На корме тряслись Кузьмич, Карпенко и Студент.
Иван Кузьмич Щербаков, являлся человеком мудрым и самостоятельным в житейских вопросах. Он успел много увидать, когда повоевал и в 1-ую, и в гражданку, против Колчака. Почти вся сознательная жизнь прошла на фронтах и в армиях: белой, потом красной. Как результат ни семьи, ни родни, одним словом бобыль — с задорным, вздернутым носом, длинными пшеничными усами, прокопченными табаком, грустными слегка прищуренными глазами. У него была медленная плавная речь, заполненная короткими паузами. «Человек должен подумать, а потом слово сказать». - говорил он, пыхтя самокруткой.
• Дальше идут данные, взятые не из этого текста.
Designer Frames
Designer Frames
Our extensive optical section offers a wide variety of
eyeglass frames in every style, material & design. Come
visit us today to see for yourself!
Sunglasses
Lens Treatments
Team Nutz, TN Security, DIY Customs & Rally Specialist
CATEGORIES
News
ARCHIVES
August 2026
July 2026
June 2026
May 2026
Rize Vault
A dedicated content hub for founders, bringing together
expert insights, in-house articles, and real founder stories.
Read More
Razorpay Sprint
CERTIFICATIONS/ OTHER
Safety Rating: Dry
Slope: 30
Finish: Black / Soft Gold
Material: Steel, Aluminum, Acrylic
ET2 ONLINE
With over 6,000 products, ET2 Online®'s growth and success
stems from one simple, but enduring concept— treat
Между Кузьмичом и Студентом, опрокинувшись навзничь, лежал Петр Иванович Карпенко. Он был из Губернских волонтеров-добровольцев и по характеру был полной противоположностью Кузьмича. Петр Карпенко имел семью: жену и двоих детей, к его «несчастью» это были дочки. К несчастьям он также причислял наличие тещи и тестя, большой земельный участок и дом, возле железнодорожного полотна, подпрыгивающий, как курица, на насесте, от частого движения паровозов. Немного ленивый, глуповатый и нагловатый, а в общем спокойный и толерантный. Уже плешивую голову всегда скрывала кожаная кепка. Полные щеки и припухлый подбородок прикрывали трехдневная, еще не модная в то время, щетина. Гордый римский нос, был, чуть свернут, в сторону, после неудачного падения с дрезины, которой правил пьяный тесть — потомственный железнодорожник. После этого случая он любил говорить: «Тише едешь, дольше будешь».
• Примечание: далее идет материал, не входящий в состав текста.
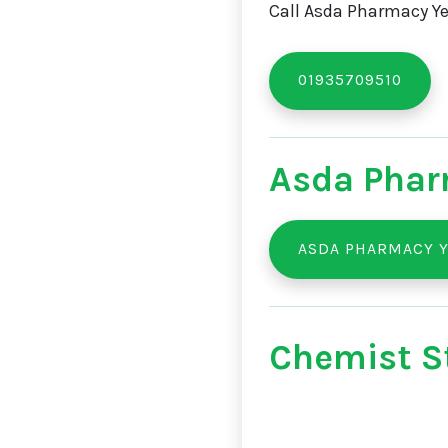
Call Asda Pharmacy Yeo
01935709510
Asda Phar
ASDA PHARMACY Y
Chemist St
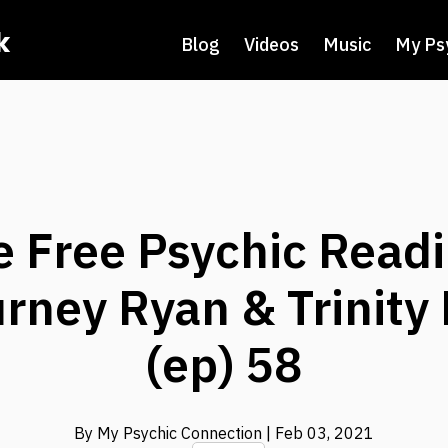
k
Blog
Videos
Music
My Ps
e Free Psychic Readi
rney Ryan & Trinity
(ep) 58
By My Psychic Connection
| Feb 03, 2021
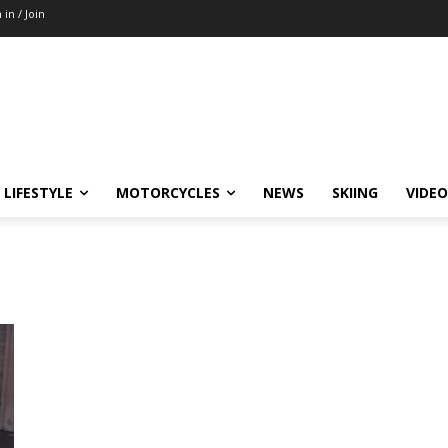
 in / Join
LIFESTYLE
MOTORCYCLES
NEWS
SKIING
VIDEO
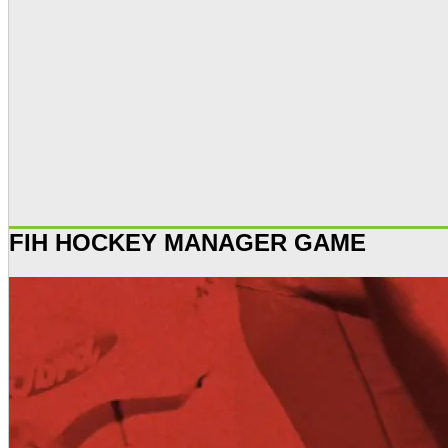
FIH HOCKEY MANAGER GAME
Студентом несколько лет назад был долговязый, светловолосый и курчавый парень с тонким, иконописным, лицом. Вихрь революции сорвал его с первого отделения филологического курса славного Петроградского-Питерского университета. Позднее кронштадские матросы прилепили ему прозвище, как наиболее грамотному — Студент. «Уже не вечный» — отшучивался Юлиан Октавианович Сидоров. Имя было не бедой, а горем Студента. Буржуйское имя — Юлиан, непонятное отчество — Октавианович, которого он тоже стыдился, и все прикреплено к нормальной пролетарской фамилии — Сидоров. На все насмешки революционно настроенных масс по поводу своего имени и отчества Студент с гордостью отвечал, что его папа сталевар, это самая пролетарская профессия, и не его вина, что папе пролетарию нравилась еще с гимназии история древнего Рима.